The House of Lords Report assigns CAM therapies into three categories, based on the Committee’s consideration of each therapy’s organization, the extent to which it is complementary with conventional medicine, and the strength of its scientific evidence base. It refrains from recommending any specific therapies for availability under the NHS. However, it recommends that any therapy to be covered by public funding shall not only have its base of established evidence considered, but be “statutorily regulated or have robust mechanisms of voluntary self-regulation.”
Certain themes threaded throughout the conference. There are differences, sometimes vast, between the United States and the United Kingdom with regard to CAM regulation, research, academic involvement, government support, and even public support. However, common ground and positive energy unified and electrified the conference—e.g., concerning progress that has been made; what each country has learned and how it could help the other; and the many examples of successful interdisciplinary systems. The latter area appears to be proceeding not as two parallel tracks (CAM and conventional medicine), but toward one track of interdisciplinary medicine. There is movement away from competing for patients and toward unity and cooperation to enhance human healing.
Physicians are becoming more open to CAM interventions, both in terms of training in the techniques and making referrals to CAM practitioners.
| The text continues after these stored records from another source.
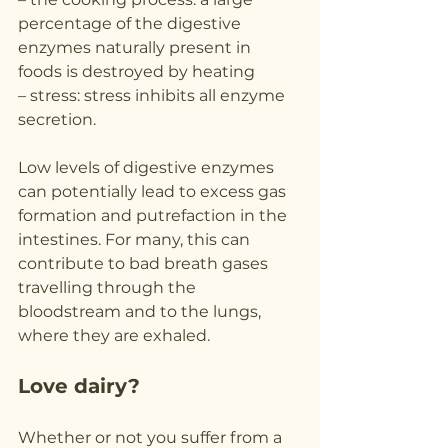
percentage of the digestive 
enzymes naturally present in 
foods is destroyed by heating
– stress: stress inhibits all enzyme 
secretion.
Low levels of digestive enzymes 
can potentially lead to excess gas 
formation and putrefaction in the 
intestines. For many, this can 
contribute to bad breath gases 
travelling through the 
bloodstream and to the lungs, 
where they are exhaled.
Love dairy?
Whether or not you suffer from a 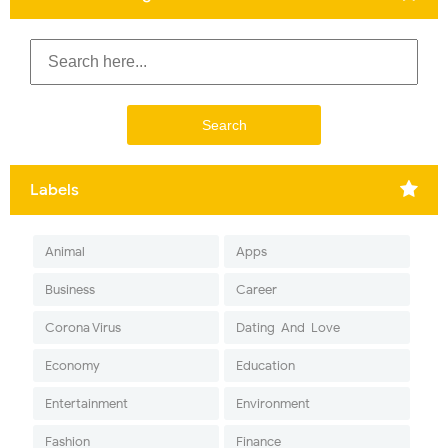
Labels
Animal
Apps
Business
Career
Corona Virus
Dating-And-Love
Economy
Education
Entertainment
Environment
Fashion
Finance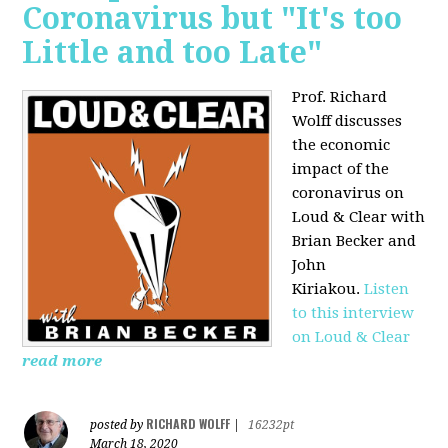
Coronavirus but "It's too
Little and too Late"
Prof. Richard
Wolff discusses
the economic
impact of the
coronavirus on
Loud & Clear with
Brian Becker and
John
Kiriakou.
Listen
to this interview
on Loud & Clear
read more
RICHARD WOLFF
posted by
|
16232pt
March 18, 2020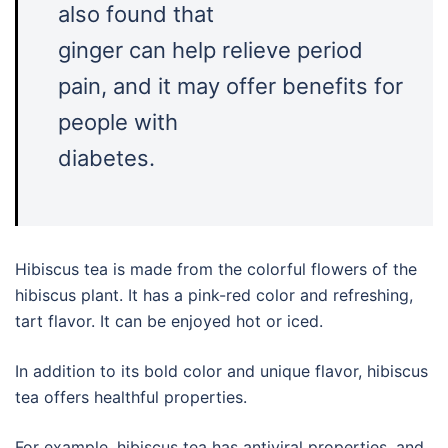
also found that
ginger can help relieve period
pain, and it may offer benefits for
people with
diabetes.
Hibiscus tea is made from the colorful flowers of the
hibiscus plant. It has a pink-red color and refreshing,
tart flavor. It can be enjoyed hot or iced.
In addition to its bold color and unique flavor, hibiscus
tea offers healthful properties.
For example, hibiscus tea has antiviral properties, and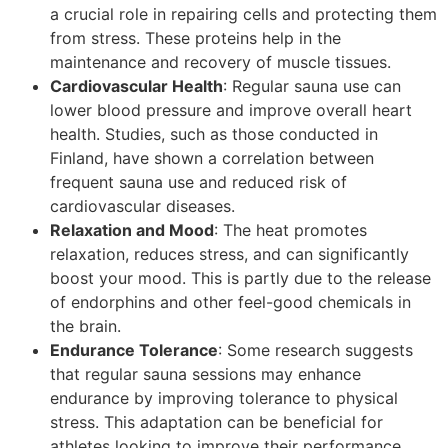
a crucial role in repairing cells and protecting them
from stress. These proteins help in the
maintenance and recovery of muscle tissues.
Cardiovascular Health
: Regular sauna use can
lower blood pressure and improve overall heart
health. Studies, such as those conducted in
Finland, have shown a correlation between
frequent sauna use and reduced risk of
cardiovascular diseases.
Relaxation and Mood
: The heat promotes
relaxation, reduces stress, and can significantly
boost your mood. This is partly due to the release
of endorphins and other feel-good chemicals in
the brain.
Endurance Tolerance
: Some research suggests
that regular sauna sessions may enhance
endurance by improving tolerance to physical
stress. This adaptation can be beneficial for
athletes looking to improve their performance.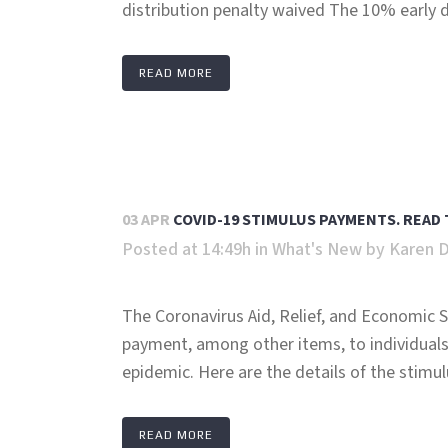
distribution penalty waived The 10% early di
READ MORE
03 APR
COVID-19 STIMULUS PAYMENTS. READ 
Posted at 14:49h
in
What's New
by
Karen 
The Coronavirus Aid, Relief, and Economic S
payment, among other items, to individuals
epidemic. Here are the details of the stimulu
READ MORE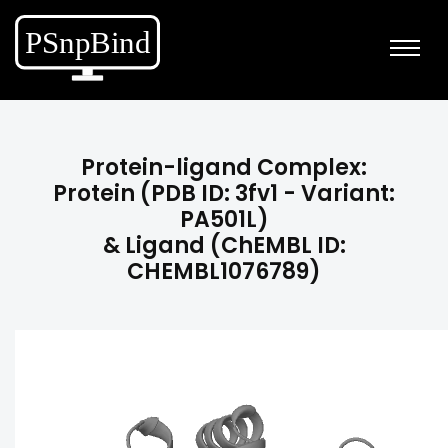
Protein-ligand Complex:
Protein (PDB ID: 3fv1 - Variant:
PA501L)
& Ligand (ChEMBL ID:
CHEMBL1076789)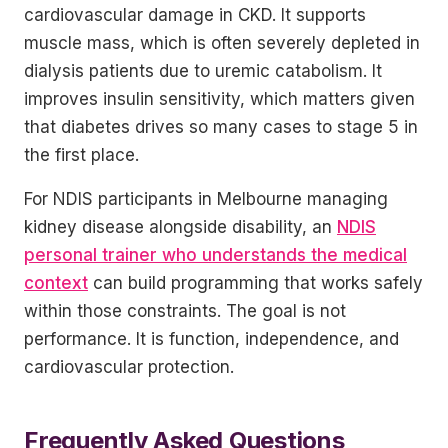
cardiovascular damage in CKD. It supports
muscle mass, which is often severely depleted in
dialysis patients due to uremic catabolism. It
improves insulin sensitivity, which matters given
that diabetes drives so many cases to stage 5 in
the first place.
For NDIS participants in Melbourne managing
kidney disease alongside disability, an
NDIS
personal trainer who understands the medical
context
can build programming that works safely
within those constraints. The goal is not
performance. It is function, independence, and
cardiovascular protection.
Frequently Asked Questions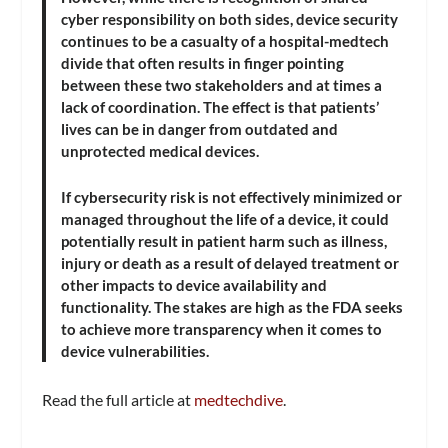
cyber responsibility on both sides, device security
continues to be a casualty of a hospital-medtech
divide that often results in finger pointing
between these two stakeholders and at times a
lack of coordination. The effect is that patients’
lives can be in danger from outdated and
unprotected medical devices.
If cybersecurity risk is not effectively minimized or
managed throughout the life of a device, it could
potentially result in patient harm such as illness,
injury or death as a result of delayed treatment or
other impacts to device availability and
functionality. The stakes are high as the FDA seeks
to achieve more transparency when it comes to
device vulnerabilities.
Read the full article at
medtechdive
.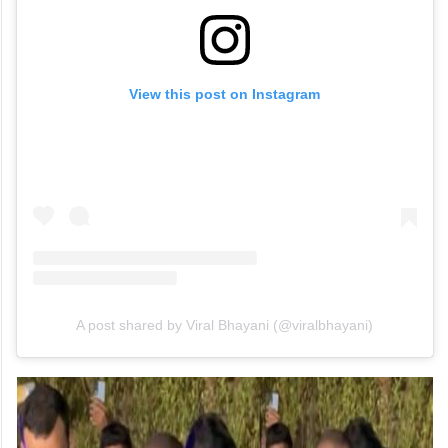
View this post on Instagram
A post shared by Viral Bhayani (@viralbhayani)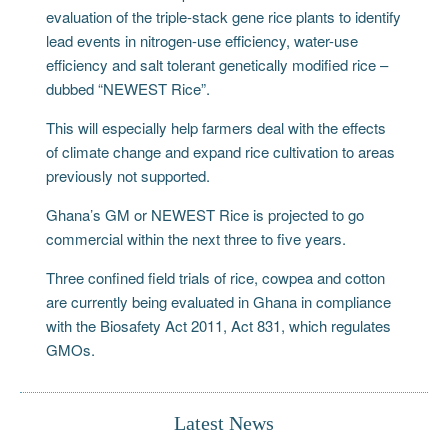
evaluation of the triple-stack gene rice plants to identify
lead events in nitrogen-use efficiency, water-use
efficiency and salt tolerant genetically modified rice –
dubbed “NEWEST Rice”.
This will especially help farmers deal with the effects
of climate change and expand rice cultivation to areas
previously not supported.
Ghana’s GM or NEWEST Rice is projected to go
commercial within the next three to five years.
Three confined field trials of rice, cowpea and cotton
are currently being evaluated in Ghana in compliance
with the Biosafety Act 2011, Act 831, which regulates
GMOs.
Latest News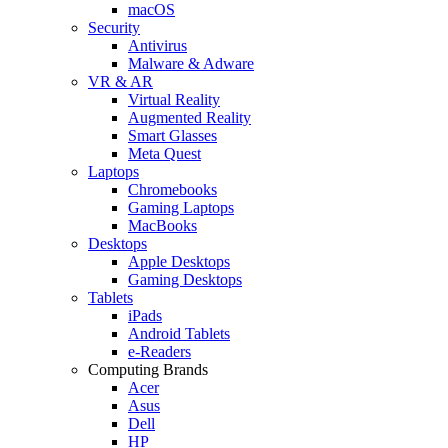
macOS
Security
Antivirus
Malware & Adware
VR & AR
Virtual Reality
Augmented Reality
Smart Glasses
Meta Quest
Laptops
Chromebooks
Gaming Laptops
MacBooks
Desktops
Apple Desktops
Gaming Desktops
Tablets
iPads
Android Tablets
e-Readers
Computing Brands
Acer
Asus
Dell
HP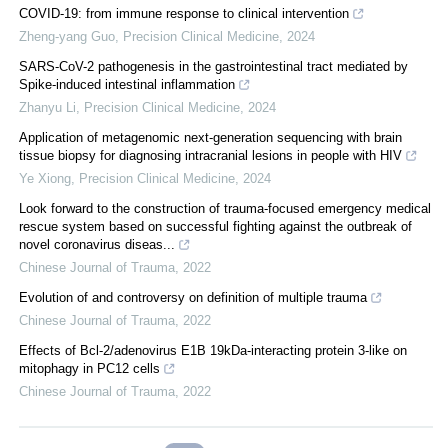
COVID-19: from immune response to clinical intervention
Zheng-yang Guo
,
Precision Clinical Medicine
,
2024
SARS-CoV-2 pathogenesis in the gastrointestinal tract mediated by
Spike-induced intestinal inflammation
Zhanyu Li
,
Precision Clinical Medicine
,
2024
Application of metagenomic next-generation sequencing with brain
tissue biopsy for diagnosing intracranial lesions in people with HIV
Ye Xiong
,
Precision Clinical Medicine
,
2024
Look forward to the construction of trauma-focused emergency medical
rescue system based on successful fighting against the outbreak of
novel coronavirus diseas...
Chinese Journal of Trauma
,
2022
Evolution of and controversy on definition of multiple trauma
Chinese Journal of Trauma
,
2022
Effects of Bcl-2/adenovirus E1B 19kDa-interacting protein 3-like on
mitophagy in PC12 cells
Chinese Journal of Trauma
,
2022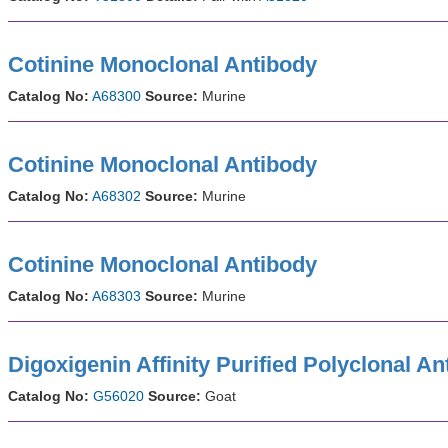
Cotinine Monoclonal Antibody
Catalog No:
A68300
Source:
Murine
Cotinine Monoclonal Antibody
Catalog No:
A68302
Source:
Murine
Cotinine Monoclonal Antibody
Catalog No:
A68303
Source:
Murine
Digoxigenin Affinity Purified Polyclonal An
Catalog No:
G56020
Source:
Goat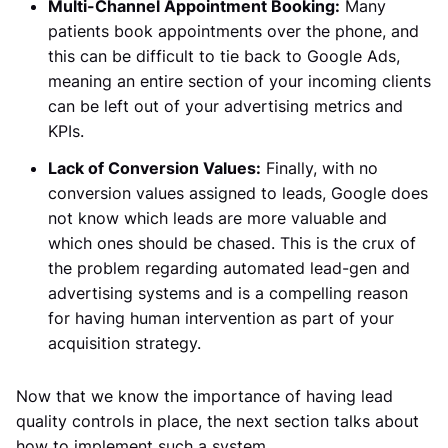
Multi-Channel Appointment Booking:
Many
patients book appointments over the phone, and
this can be difficult to tie back to Google Ads,
meaning an entire section of your incoming clients
can be left out of your advertising metrics and
KPIs.
Lack of Conversion Values:
Finally, with no
conversion values assigned to leads, Google does
not know which leads are more valuable and
which ones should be chased. This is the crux of
the problem regarding automated lead-gen and
advertising systems and is a compelling reason
for having human intervention as part of your
acquisition strategy.
Now that we know the importance of having lead
quality controls in place, the next section talks about
how to implement such a system.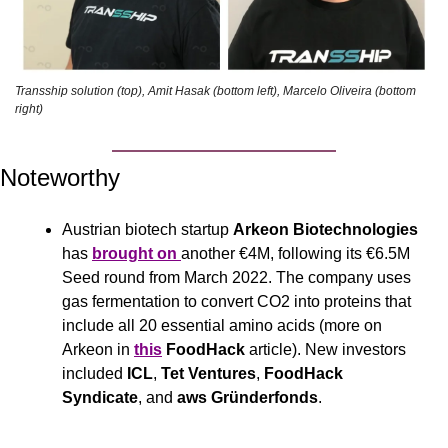
Transship solution (top), Amit Hasak (bottom left), Marcelo Oliveira (bottom 
right)
Noteworthy
Austrian biotech startup 
Arkeon Biotechnologies
has 
brought on 
another €4M, following its €6.5M 
Seed round from March 2022. The company uses 
gas fermentation to convert CO2 into proteins that 
include all 20 essential amino acids (more on 
Arkeon in 
this
FoodHack
 article). New investors 
included 
ICL
, 
Tet Ventures
, 
FoodHack 
Syndicate
, and 
aws Gründerfonds
.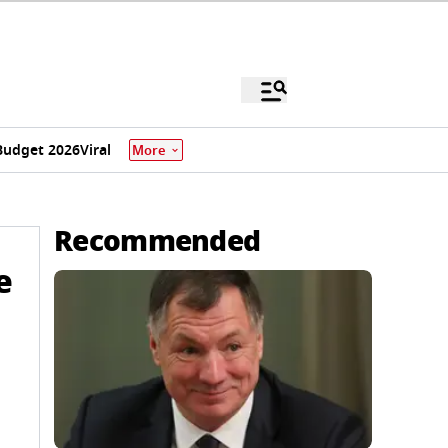
Budget 2026
Viral
More
Recommended
e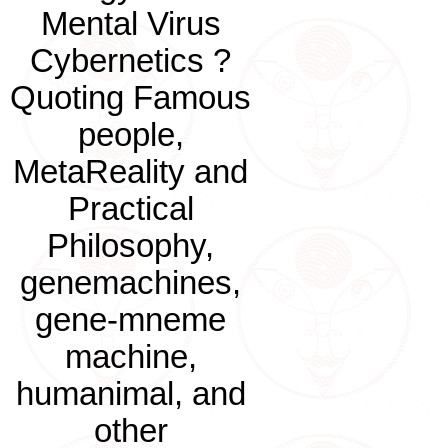
Mental Virus
Cybernetics ?
Quoting Famous
people,
MetaReality and
Practical
Philosophy,
genemachines,
gene-mneme
machine,
humanimal, and
other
A number of speakers who were conventionally trained doctors presented on their clinics and practices that successfully incorporate multidisciplinary approaches to health care.
Public use of, and demand for, access to CAM therapies has grown, and does not appear to be affected by insurance reimbursement factors. There are interesting differences between U.K. and the U.S. public awareness of, and knowledge about, certain specialties. For example, homeopathy is well integrated into the NHS; in the U.S., homeopathy is not institutionalized. Osteopathic medicine is a mature and fully integrated discipline in the U.S.; in contrast, osteopathic medicine is an ancillary health system in the U.K.
There is major concern in both countries over licensure of CAM practice. A balance needs to be struck between (a) effectively regulating professions and preventing harm to patients and (b) respecting individuals’ right of access and freedom of choice.
In education, the growing public use of CAM is having an impact upon the practice of conventional medicine and the goals of medical students and residents. Students are now expressing more interest in CAM therapies and in care approaches that center on management of the whole person. More consensus among institutions is needed on the elements of a core curriculum in CAM.
The quality of scientific research to date on CAM, based on well-designed clinical trials, has been variable and needs improvement. The NCCAM was praised as a leader in this area, and the House of Lords has cited its commitment to undertaking a similar effort.
In summing up this historic conference, Dr. Straus said, “Integration of CAM therapeutics into the routine delivery of medicine requires trust among practitioners; assurance that they are well-trained professionals; and modalities that work and are safe. This meeting was enormously successful in helping all of us in the U.K. and in the U.S. to achieve these three goals.”